Dans un marché automobile difficile dans les pays matures, Michelin a tiré l'an dernier son épingle du jeu grâce à son positionnement premium qui lui permet de mieux maintenir, voire d'augmenter, les tarifs de ses pneumatiques. Il s'attend désormais à un effet prix-mix négatif d'environ 300 millions d'euros sur l'ensemble de 2013.

Cet impact sera toutefois compensé par l'effet favorable lié à la baisse des cours des matières premières, caoutchouc en tête, estimé désormais à 550 millions d'euros sur le résultat opérationnel annuel.

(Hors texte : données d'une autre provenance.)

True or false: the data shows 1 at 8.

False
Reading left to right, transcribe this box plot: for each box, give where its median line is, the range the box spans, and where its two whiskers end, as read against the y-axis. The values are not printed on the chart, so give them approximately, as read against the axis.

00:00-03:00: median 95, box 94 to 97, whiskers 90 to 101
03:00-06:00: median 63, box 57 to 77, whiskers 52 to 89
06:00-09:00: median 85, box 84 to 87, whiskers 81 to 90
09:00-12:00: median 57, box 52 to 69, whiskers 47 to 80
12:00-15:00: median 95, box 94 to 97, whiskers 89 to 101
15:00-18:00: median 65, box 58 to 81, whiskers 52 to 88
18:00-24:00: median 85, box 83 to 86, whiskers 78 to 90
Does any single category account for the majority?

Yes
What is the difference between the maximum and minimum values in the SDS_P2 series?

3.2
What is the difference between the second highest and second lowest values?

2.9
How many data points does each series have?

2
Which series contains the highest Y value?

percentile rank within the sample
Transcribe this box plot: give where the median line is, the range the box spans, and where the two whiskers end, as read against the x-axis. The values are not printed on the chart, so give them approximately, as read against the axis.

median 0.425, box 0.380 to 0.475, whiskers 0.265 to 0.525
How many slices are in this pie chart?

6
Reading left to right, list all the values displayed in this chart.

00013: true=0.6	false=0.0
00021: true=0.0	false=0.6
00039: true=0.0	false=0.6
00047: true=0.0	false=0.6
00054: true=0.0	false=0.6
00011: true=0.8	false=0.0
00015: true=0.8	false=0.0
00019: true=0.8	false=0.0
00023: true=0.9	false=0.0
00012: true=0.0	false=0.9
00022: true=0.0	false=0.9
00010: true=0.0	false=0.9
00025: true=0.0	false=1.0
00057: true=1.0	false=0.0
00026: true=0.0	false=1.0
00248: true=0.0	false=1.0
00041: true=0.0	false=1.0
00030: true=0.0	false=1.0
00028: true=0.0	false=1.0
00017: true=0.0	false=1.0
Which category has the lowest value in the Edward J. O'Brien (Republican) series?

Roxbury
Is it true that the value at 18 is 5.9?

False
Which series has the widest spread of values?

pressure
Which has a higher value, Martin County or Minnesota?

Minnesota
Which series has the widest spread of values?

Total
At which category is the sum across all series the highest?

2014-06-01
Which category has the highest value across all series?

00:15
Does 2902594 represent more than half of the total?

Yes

En février, Michelin attendait une stabilité des cours et un effet favorable de 350 à 400 millions d'euros.

OBJECTIFS CONFIRMÉS

Dans ce contexte, le groupe a maintenu ses objectifs pour 2013, notamment une stabilité de ses volumes de ventes grâce à une demande toujours aussi vigoureuse en Chine, et une stabilité de son résultat opérationnel avant éléments non récurrents.

L'an dernier, ses volumes ont baissé de 6,4% tandis que son résultat opérationnel est ressorti à 2,42 milliards d'euros.

"L'amélioration attendue grâce aux matières premières n'a pas conduit le groupe à réviser son objectif 2013 de bénéfice opérationnel", commente David Arnold, analyste automobile chez Credit Suisse. "Cela pourrait impliquer qu'une autre composante du résultat opérationnel - notamment les prix - est maintenant moins robuste."

Sur le marché du pneumatique de remplacement, le contexte économique est si morose en Europe que les conditions hivernales prolongées n'ont pas vraiment gonflé la demande en pneus hiver, vendus plus cher, alors qu'elles ont en revanche retardé le renouvellement des pneus été.

Aux Etats-Unis, Michelin est également confronté à une hausse marquée des importations asiatiques de pneus de voitures depuis la levée des tarifs douaniers à l'automne dernier. La demande en pneus de chantier - infrastructures et carrières - est pour sa part en contraction, comme l'a montré l'avertissement sur ses résultats lancé par Caterpillar.

Avant cette publication, l'action Michelin a clôturé lundi à 60 euros (-0,08%), donnant une capitalisation boursière de 10,95 milliards d'euros. Depuis le début de l'année, le titre perd plus de 16%, après un bond de près de 57% en 2012.